PROMPT:
Output must consist only of the lines of the material below from the one with "text: America IDV" through the one with "font-weight: bold ->", each reproduced exactly; no pictures belong in it.

SOURCE MATERIAL:
+--

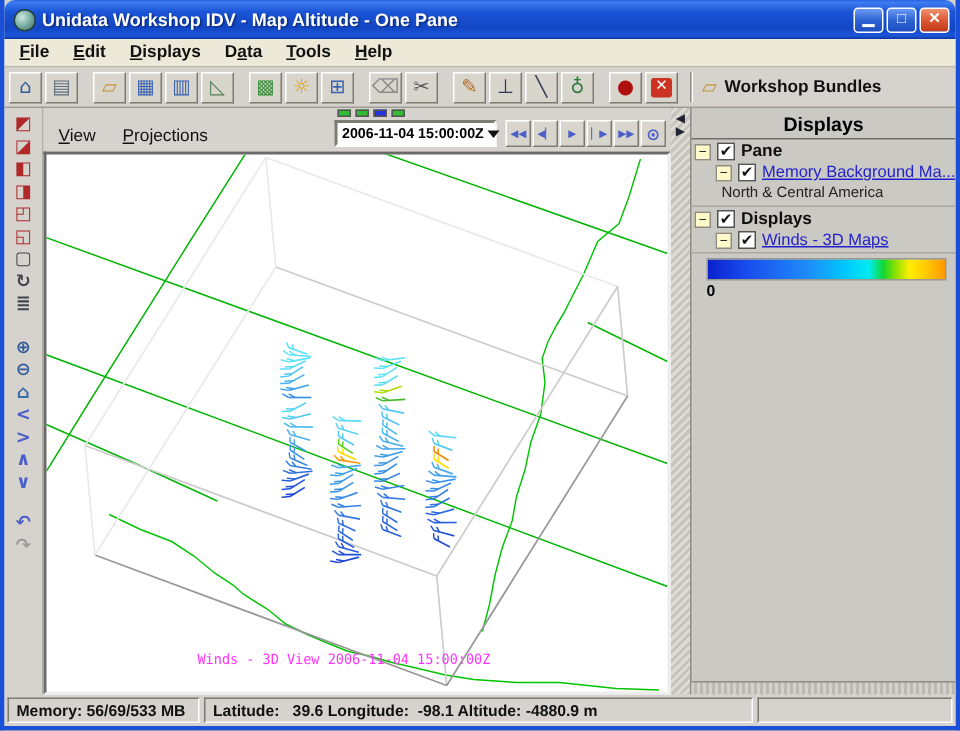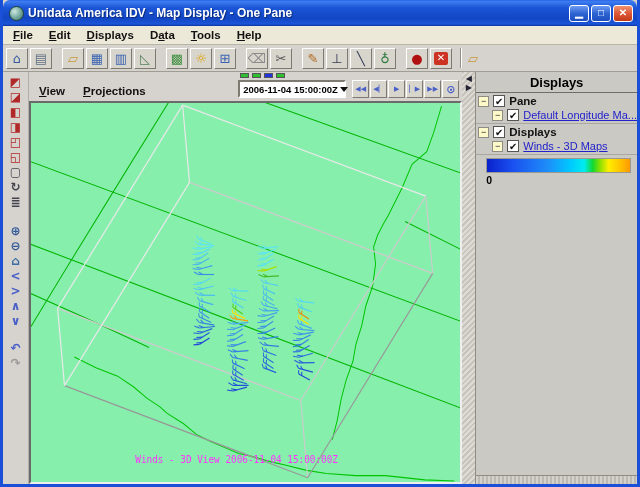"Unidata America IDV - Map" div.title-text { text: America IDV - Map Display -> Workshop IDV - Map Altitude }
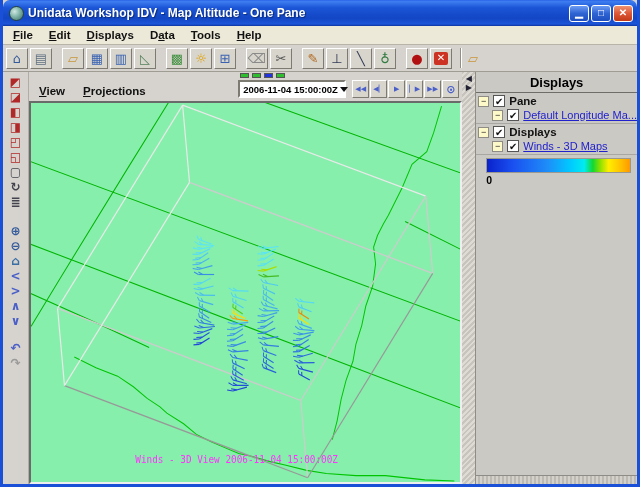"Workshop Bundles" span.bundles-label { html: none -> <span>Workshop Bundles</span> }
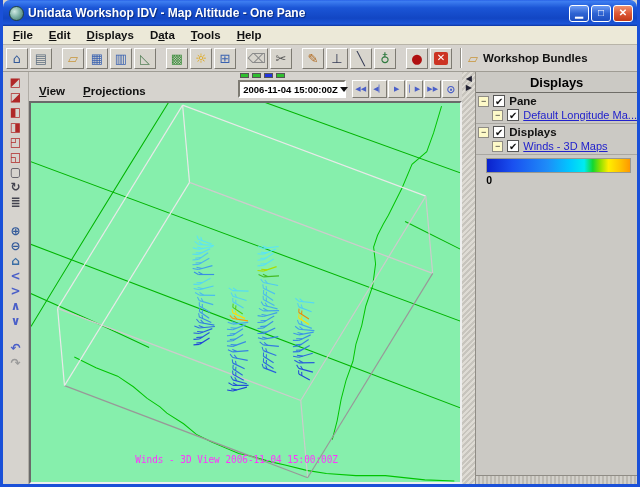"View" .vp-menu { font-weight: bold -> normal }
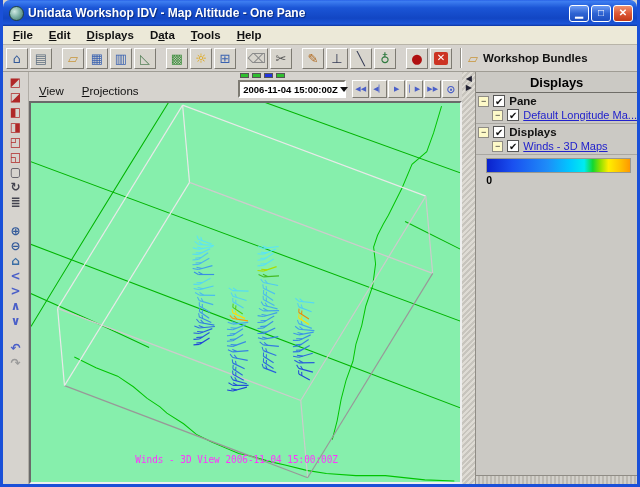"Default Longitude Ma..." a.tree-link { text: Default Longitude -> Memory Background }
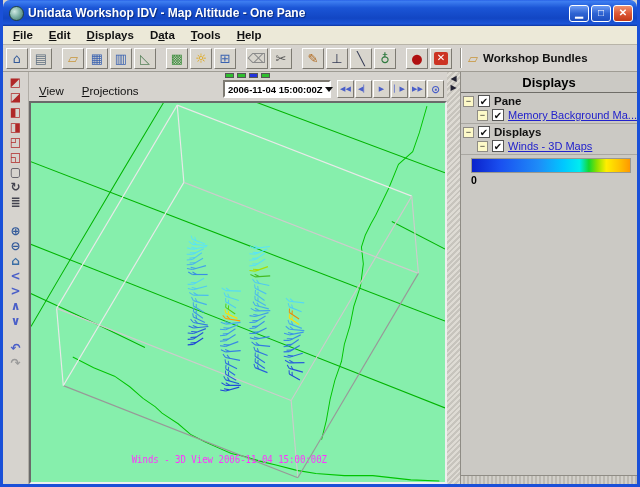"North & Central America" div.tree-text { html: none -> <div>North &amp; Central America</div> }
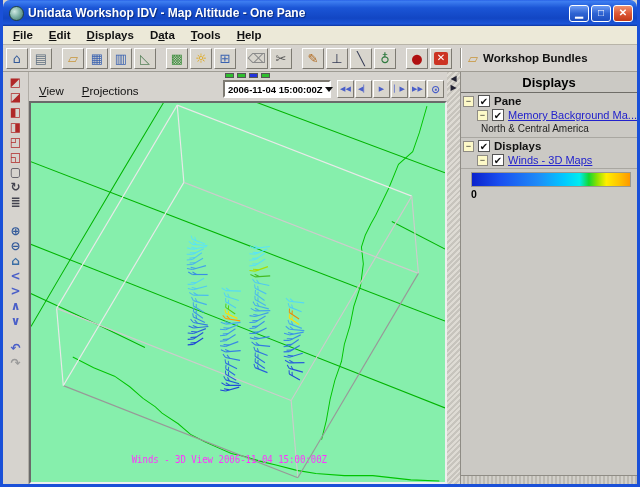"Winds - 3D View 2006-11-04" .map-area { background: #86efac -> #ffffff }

+--

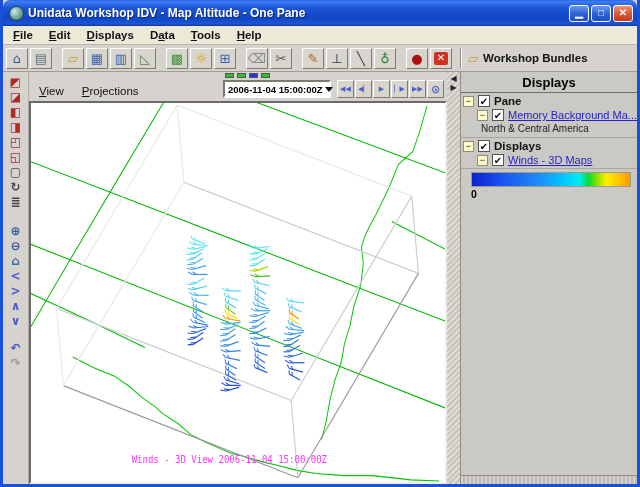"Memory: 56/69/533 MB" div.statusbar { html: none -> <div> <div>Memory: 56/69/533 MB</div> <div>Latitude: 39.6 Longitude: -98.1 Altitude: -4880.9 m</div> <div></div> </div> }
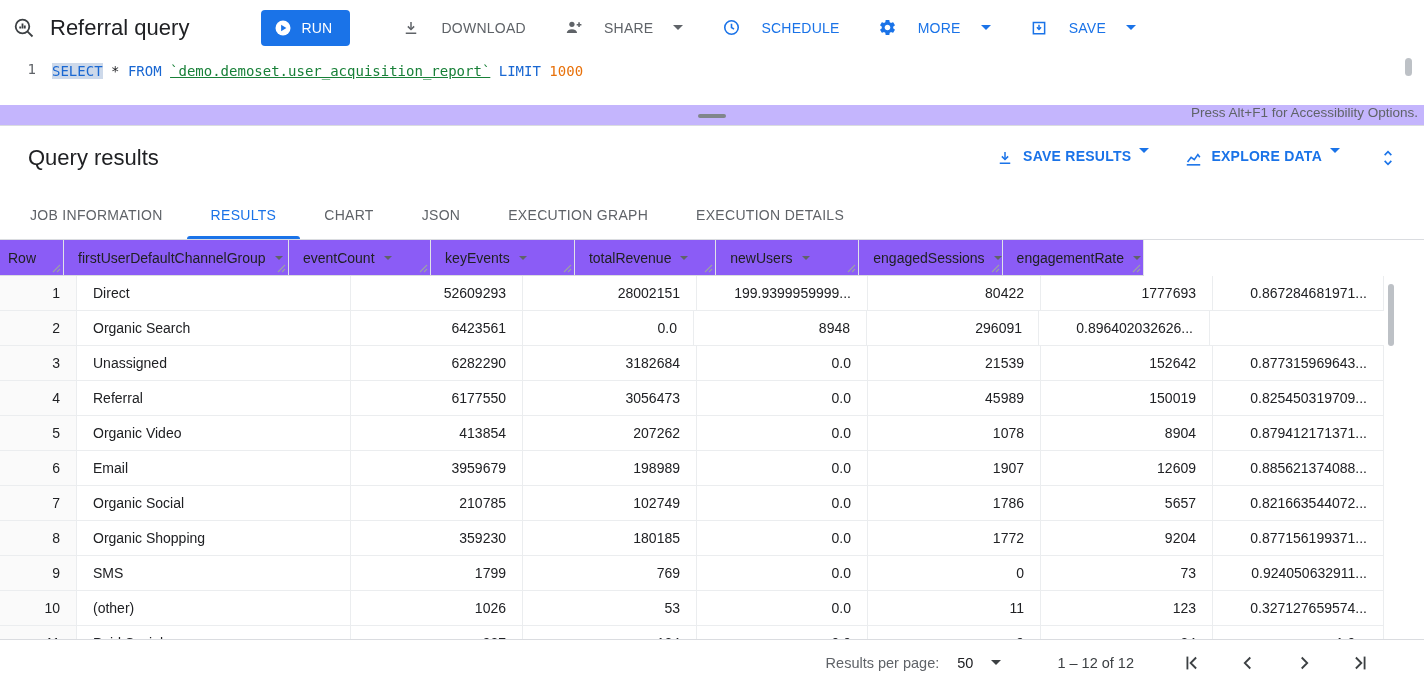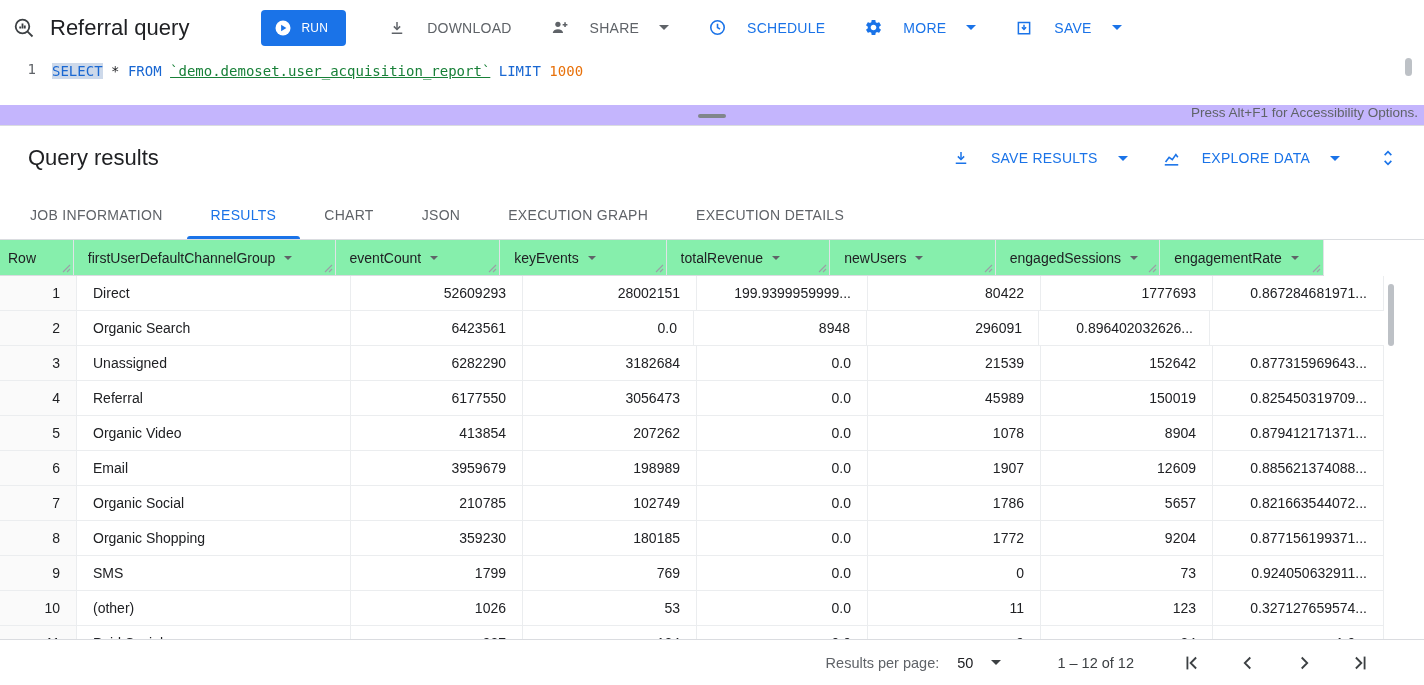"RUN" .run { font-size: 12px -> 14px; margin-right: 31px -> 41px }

+--

RESULT:
"Unidata America IDV - Map" div.title-text { text: America IDV - Map Display -> Workshop IDV - Map Altitude }
"Workshop Bundles" span.bundles-label { html: none -> <span>Workshop Bundles</span> }
"View" .vp-menu { font-weight: bold -> normal }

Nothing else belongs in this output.